Stage 4The Means of GraceDay 69
Training, not striving · 1 Timothy 4

The trellis and the vine

Paul, to a young pastor

Timothy was surrounded by religious chatter — speculative myths, endless genealogies, the spiritual gossip Paul dismisses as profane and old wives' fables. Into all that noise Paul drops a word borrowed from the athletic field: gymnaze, train yourself, exercise yourself toward godliness. It is the root of our word gymnasium. Maturity, Paul says, is not a mood that descends on you or an accident that befalls the lucky. It is trained for, the way a runner trains a body.

But the metaphor of training hides a trap, and it is worth catching early. An athlete's effort really does build the muscle. The spiritual disciplines do not work that way. They do not manufacture the life of God in you any more than a wooden trellis manufactures grapes. A trellis grows nothing. What it does is hold the vine up in the sun, position the branch where the sap can reach it, keep the fruit off the ground.

That is exactly what prayer and Scripture and fasting and silence are. They are trellis-work. They cannot produce the life of Christ in you by sheer effort. What they can do — and it is everything — is arrange your days so that you are positioned where his life can flow into you. The disciplines are the trellis. Christ is the vine.


Exercise yourself toward godliness.

Paul, to Timothy — 1 Timothy 4:7 (WEB)
The Invitation

Take up the disciplines as a trellis that positions you where the life of Christ can flow — never as a vine that produces life by your effort.


John 15:5

I am the vine. You are the branches. He who remains in me, and I in him, the same bears much fruit, for apart from me you can do nothing.

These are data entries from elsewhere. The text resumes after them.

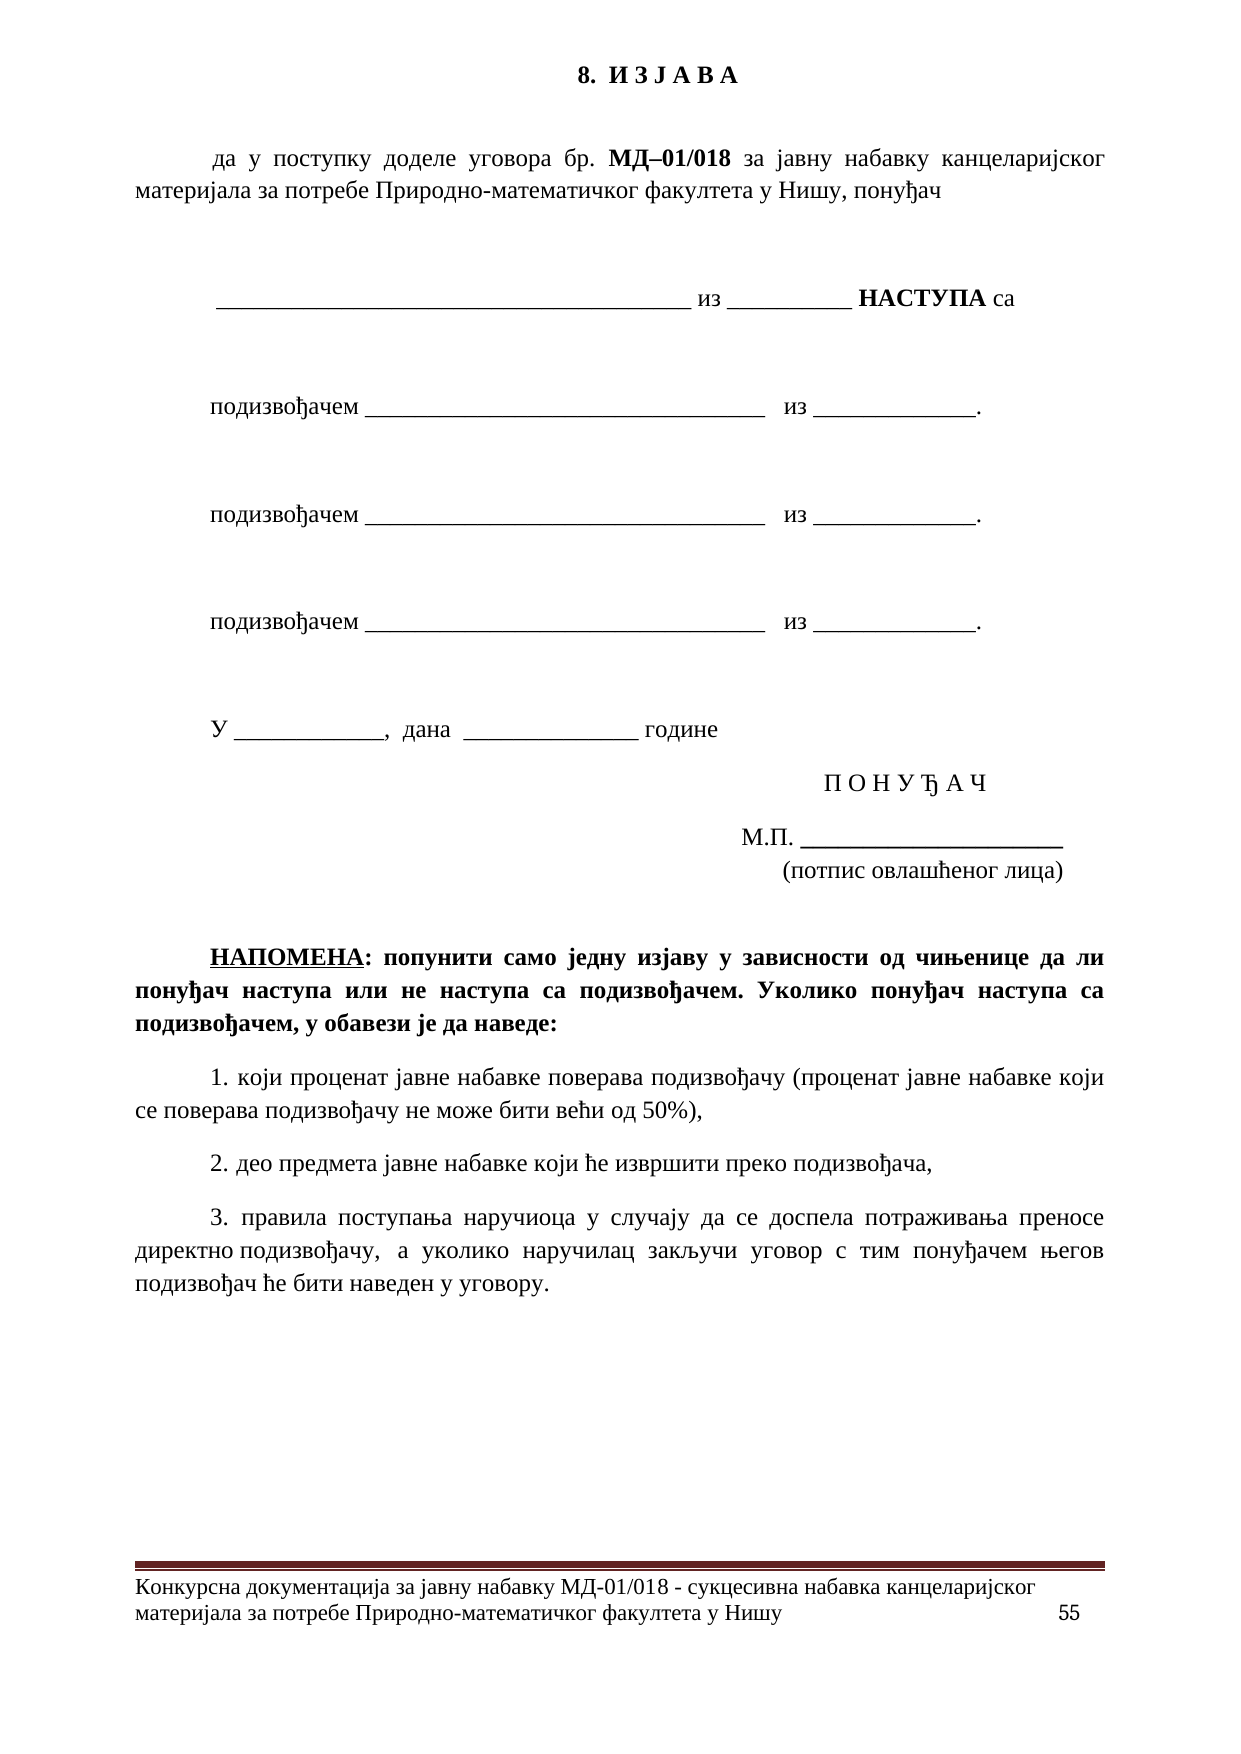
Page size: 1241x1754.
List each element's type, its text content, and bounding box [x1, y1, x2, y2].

text НАПОМЕНА: попунити само једну изјаву у зависности од чињенице да ли понуђач наступа или не наступа са подизвођачем. Уколико понуђач наступа са подизвођачем, у обавези је да наведе: [135, 942, 1105, 1037]
text М.П. _____________________ [135, 822, 1103, 851]
text У ____________, дана ______________ године [135, 714, 1103, 743]
text да у поступку доделе уговора бр. МД–01/018 за јавну набавку канцеларијског материјала за потребе Природно-математичког факултета у Нишу, понуђач [135, 143, 1105, 204]
text подизвођачем ________________________________ из _____________. [135, 499, 1105, 527]
text (потпис овлашћеног лица) [135, 855, 1103, 884]
text подизвођачем ________________________________ из _____________. [135, 606, 1105, 635]
list који проценат јавне набавке поверава подизвођачу (проценат јавне набавке који се поверава подизвођачу не може бити већи од 50%), [135, 1062, 1105, 1123]
text П О Н У Ђ А Ч [135, 768, 1103, 797]
list правила поступања наручиоца у случају да се доспела потраживања преносе директно подизвођачу, а уколико наручилац закључи уговор с тим понуђачем његов подизвођач ће бити наведен у уговору. [135, 1202, 1105, 1297]
text подизвођачем ________________________________ из _____________. [135, 391, 1105, 420]
list део предмета јавне набавке који ће извршити преко подизвођача, [135, 1148, 1105, 1177]
text ______________________________________ из __________ НАСТУПА са [135, 283, 1105, 312]
text 8. И З Ј А В А [135, 60, 1105, 89]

We swing between despising the disciplines as legalism and gripping them as the point, and both confuse the wood for the life. The interior work is to hold the disciplines as pure means — trellis-work that arranges your days around the true vine — so you neither lie fruitless in the dirt nor grow proud polishing a trellis while the vine withers.

A Practice to Try

Before each discipline this week, name out loud what it is for: not to earn God but to position yourself where his life can reach you. Let that one sentence reframe the prayer, the reading, the fast.

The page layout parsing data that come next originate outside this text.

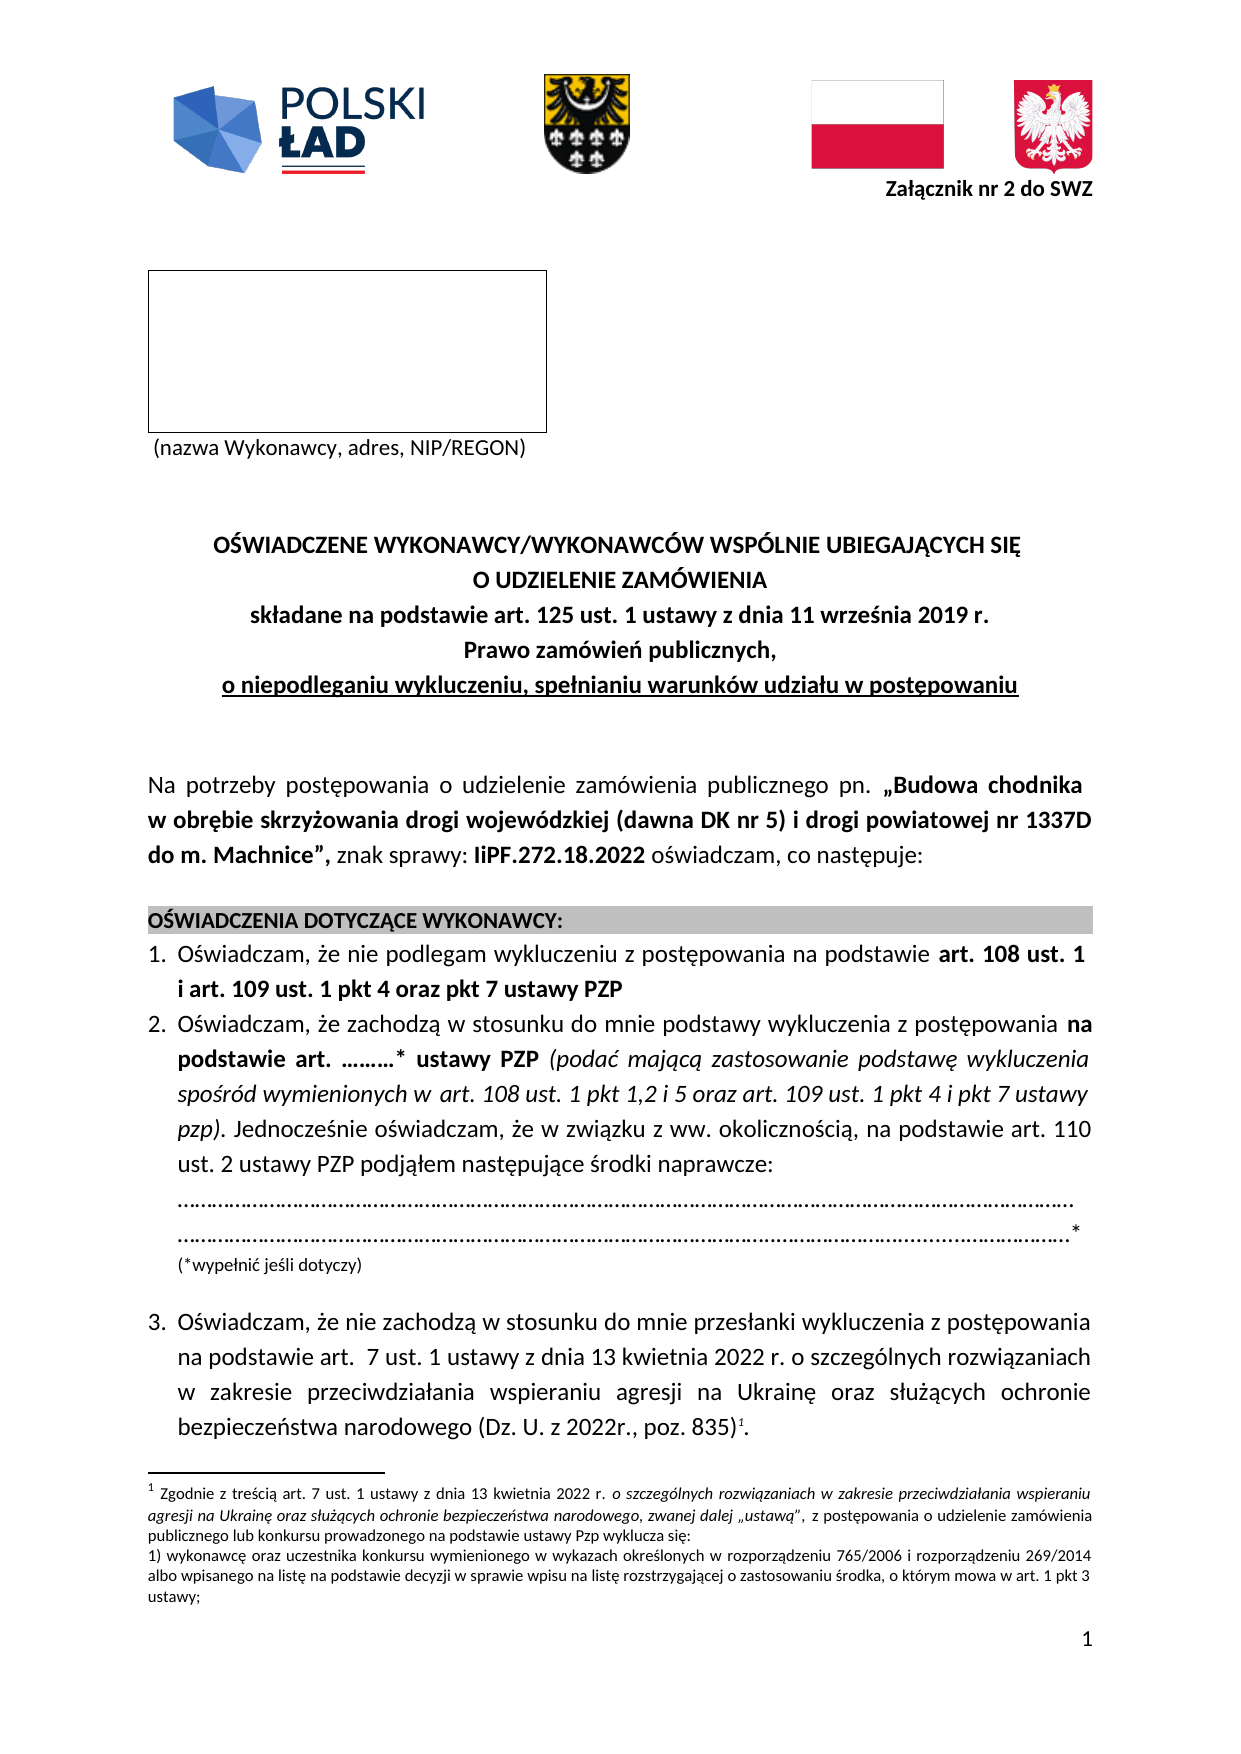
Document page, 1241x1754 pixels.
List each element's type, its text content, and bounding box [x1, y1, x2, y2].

list Oświadczam, że zachodzą w stosunku do mnie podstawy wykluczenia z postępowania na podstawie art. ………* ustawy PZP (podać mającą zastosowanie podstawę wykluczenia spośród wymienionych w art. 108 ust. 1 pkt 1,2 i 5 oraz art. 109 ust. 1 pkt 4 i pkt 7 ustawy pzp). Jednocześnie oświadczam, że w związku z ww. okolicznością, na podstawie art. 110 ust. 2 ustawy PZP podjąłem następujące środki naprawcze: [148, 1008, 1093, 1179]
text Prawo zamówień publicznych, [148, 634, 1093, 665]
list Oświadczam, że nie podlegam wykluczeniu z postępowania na podstawie art. 108 ust. 1 i art. 109 ust. 1 pkt 4 oraz pkt 7 ustawy PZP [148, 938, 1093, 1004]
list Oświadczam, że nie zachodzą w stosunku do mnie przesłanki wykluczenia z postępowania na podstawie art. 7 ust. 1 ustawy z dnia 13 kwietnia 2022 r. o szczególnych rozwiązaniach w zakresie przeciwdziałania wspieraniu agresji na Ukrainę oraz służących ochronie bezpieczeństwa narodowego (Dz. U. z 2022r., poz. 835). [148, 1306, 1093, 1441]
text OŚWIADCZENE WYKONAWCY/WYKONAWCÓW WSPÓLNIE UBIEGAJĄCYCH SIĘ O UDZIELENIE ZAMÓWIENIA [148, 529, 1093, 595]
text o niepodleganiu wykluczeniu, spełnianiu warunków udziału w postępowaniu [148, 669, 1093, 700]
text Załącznik nr 2 do SWZ [148, 174, 1093, 202]
text (nazwa Wykonawcy, adres, NIP/REGON) [148, 433, 1093, 461]
text OŚWIADCZENIA DOTYCZĄCE WYKONAWCY: [148, 906, 1093, 934]
text …………………………………………………………………………………………..…………………...........………………* [177, 1218, 1093, 1249]
table_header [149, 271, 546, 432]
text (*wypełnić jeśli dotyczy) [177, 1253, 1093, 1276]
text Na potrzeby postępowania o udzielenie zamówienia publicznego pn. „Budowa chodnika w obrębie skrzyżowania drogi wojewódzkiej (dawna DK nr 5) i drogi powiatowej nr 1337D do m. Machnice”, znak sprawy: IiPF.272.18.2022 oświadczam, co następuje: [148, 769, 1093, 869]
text ………………………………………………………………………………………………………………………………………… [177, 1183, 1093, 1214]
text składane na podstawie art. 125 ust. 1 ustawy z dnia 11 września 2019 r. [148, 599, 1093, 630]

Pride pulls hard in two directions here — to fling the disciplines down as joyless rule-keeping, or to polish the trellis until you forget the vine it was built to carry. Both leave the branch fruitless; but a soul that uses the means only to reach the Source keeps the wood and the life in their proper places, and the fruit comes.

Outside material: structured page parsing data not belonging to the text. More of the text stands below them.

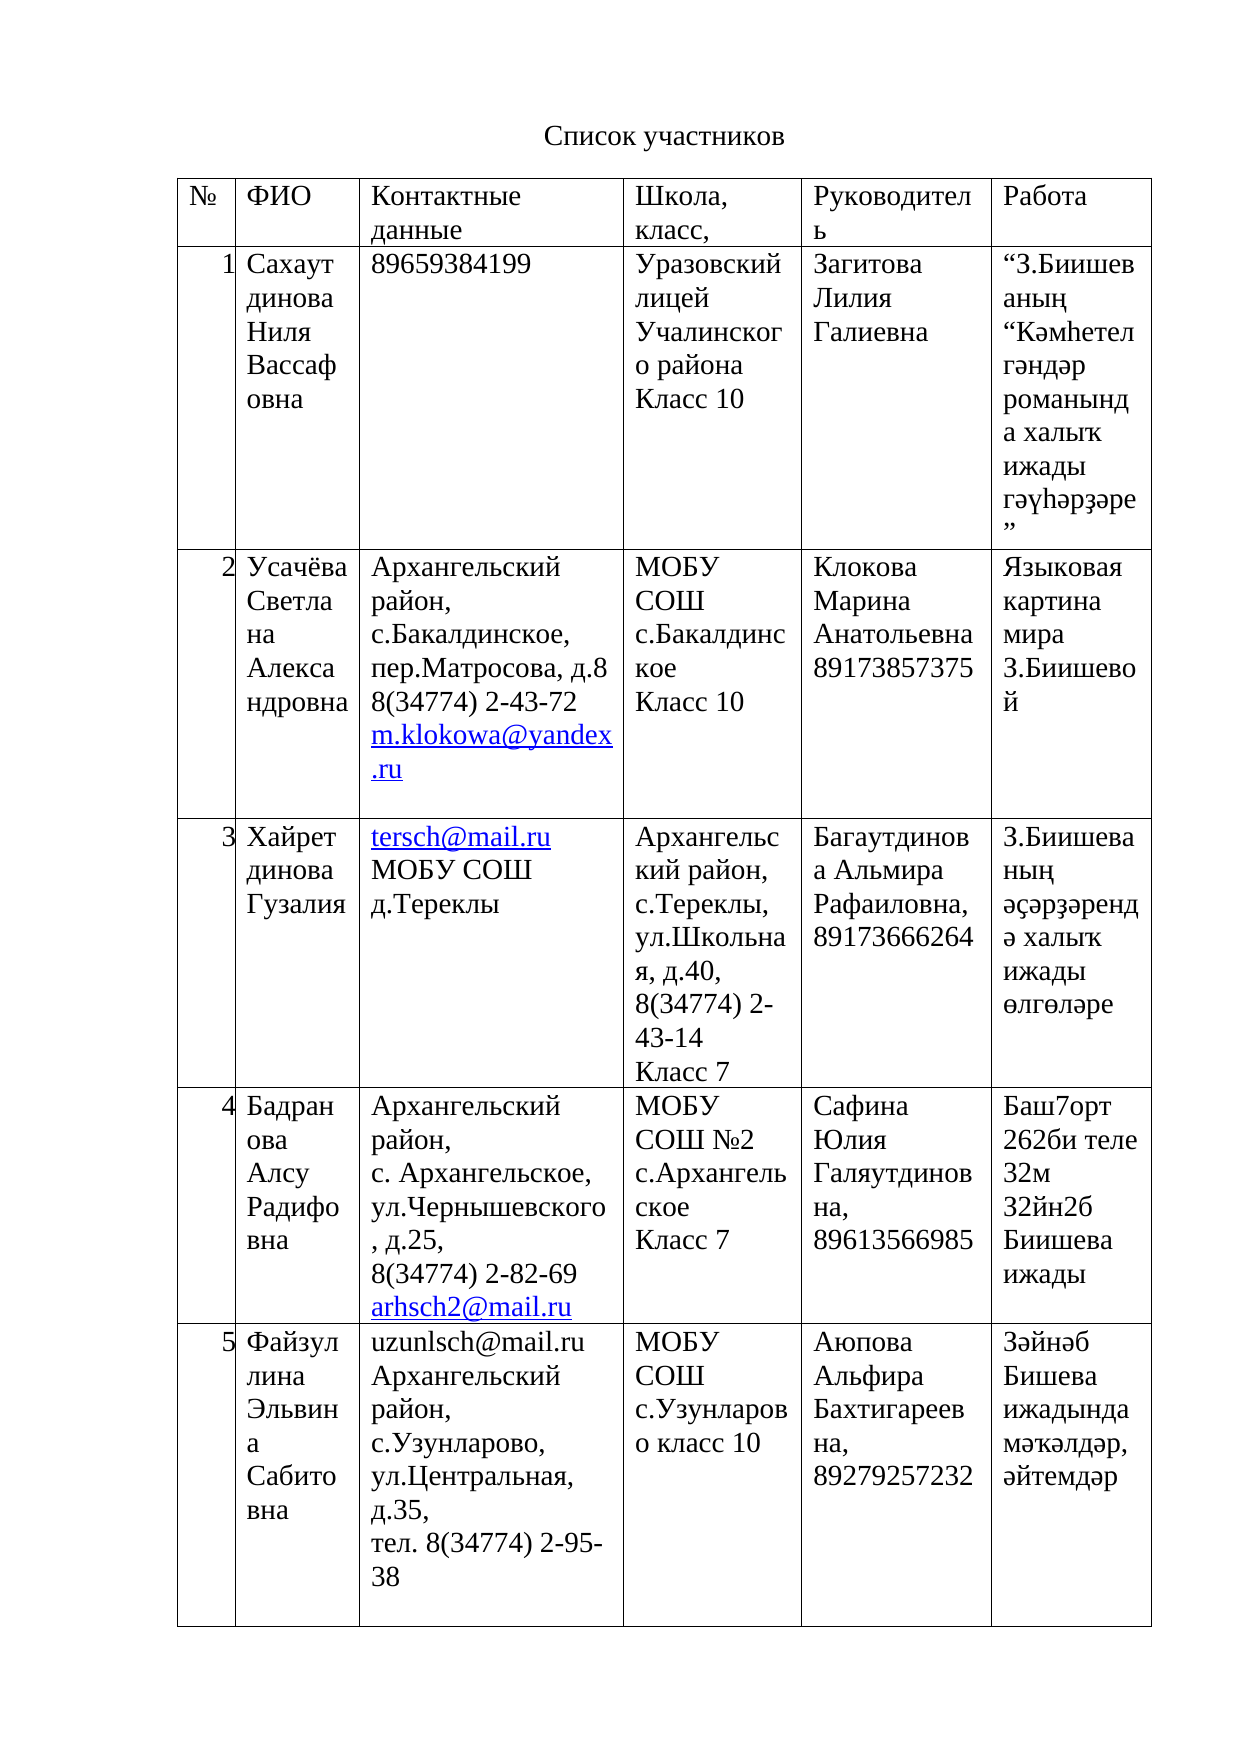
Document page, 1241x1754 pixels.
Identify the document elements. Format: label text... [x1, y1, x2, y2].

table_header Школа, класс, [624, 179, 801, 246]
table_cell МОБУ СОШ с.Бакалдинское Класс 10 [624, 550, 801, 818]
table_header № [178, 179, 235, 246]
table_cell Клокова Марина Анатольевна 89173857375 [802, 550, 991, 818]
table_cell Зәйнәб Бишева ижадында мәҡәлдәр, әйтемдәр [992, 1324, 1151, 1626]
table_header Контактные данные [360, 179, 623, 246]
table_header Руководитель [802, 179, 991, 246]
table_cell Уразовский лицей Учалинского района Класс 10 [624, 247, 801, 548]
table_cell uzunlsch@mail.ru Архангельский район, с.Узунларово, ул.Центральная, д.35, тел. 8(34774) 2-95-38 [360, 1324, 623, 1626]
table_cell tersch@mail.ru МОБУ СОШ д.Тереклы [360, 819, 623, 1087]
table_cell 5 [178, 1324, 235, 1626]
text Список участников [177, 118, 1152, 152]
table_cell Баш7орт 262би теле 32м З2йн2б Биишева ижады [992, 1088, 1151, 1323]
table_cell Багаутдинова Альмира Рафаиловна, 89173666264 [802, 819, 991, 1087]
table_cell 89659384199 [360, 247, 623, 548]
table_cell Загитова Лилия Галиевна [802, 247, 991, 548]
table_cell Архангельский район, с.Бакалдинское, пер.Матросова, д.8 8(34774) 2-43-72 m.klokowa@yandex.ru [360, 550, 623, 818]
table_cell Бадранова Алсу Радифовна [236, 1088, 359, 1323]
table_cell Сахаутдинова Ниля Вассафовна [236, 247, 359, 548]
table_cell З.Биишеваның әҫәрҙәрендә халыҡ ижады өлгөләре [992, 819, 1151, 1087]
table_cell 1 [178, 247, 235, 548]
table_cell Аюпова Альфира Бахтигареевна, 89279257232 [802, 1324, 991, 1626]
table_header Работа [992, 179, 1151, 246]
table_cell Файзуллина Эльвина Сабитовна [236, 1324, 359, 1626]
table_cell Сафина Юлия Галяутдиновна, 89613566985 [802, 1088, 991, 1323]
table_cell “З.Биишеваның “Кәмһетелгәндәр романында халыҡ ижады гәүһәрҙәре” [992, 247, 1151, 548]
table_cell Усачёва Светлана Александровна [236, 550, 359, 818]
table_cell Архангельский район, с. Архангельское, ул.Чернышевского, д.25, 8(34774) 2-82-69 arhsch2@mail.ru [360, 1088, 623, 1323]
table_cell МОБУ СОШ с.Узунларово класс 10 [624, 1324, 801, 1626]
table_cell Языковая картина мира З.Биишевой [992, 550, 1151, 818]
table_cell 3 [178, 819, 235, 1087]
table_cell Архангельский район, с.Тереклы, ул.Школьная, д.40, 8(34774) 2-43-14 Класс 7 [624, 819, 801, 1087]
table_cell Хайретдинова Гузалия [236, 819, 359, 1087]
table_cell МОБУ СОШ №2 с.Архангельское Класс 7 [624, 1088, 801, 1323]
table_cell 2 [178, 550, 235, 818]
table_header ФИО [236, 179, 359, 246]
table_cell 4 [178, 1088, 235, 1323]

Everything in this stage — prayer, the Word, fasting, silence, Sabbath, worship — is trellis, not vine. None of it earns God, impresses him, or squeezes holiness out of you by willpower. Each discipline simply arranges your life so the life of Christ, the true vine, can flow into the branch. Keep that straight and the disciplines become a joy; lose it and they curdle.

The danger runs two ways. Some despise the disciplines as legalism and so lie in the dirt like a branch flung down, wondering why no fruit comes. Others seize the disciplines as the point itself, polishing the trellis while the vine goes untended, and grow brittle and proud. Both have confused the wood for the life. As you begin, settle which is which: are you tending the trellis as though it were the vine — or letting it hold you where the life of Christ can reach you?

  1. Am I tending the trellis as if it were the vine?
  2. Have I despised the disciplines, and lain in the dirt wondering why no fruit comes?
  3. Where do I need to be repositioned so Christ's life can reach me?
A Prayer to Carry

Lord, you are the vine and I am only a branch. Let these disciplines be a trellis that holds me in your sun, where your life can flow into me. Keep me from confusing the wood for the life. Amen.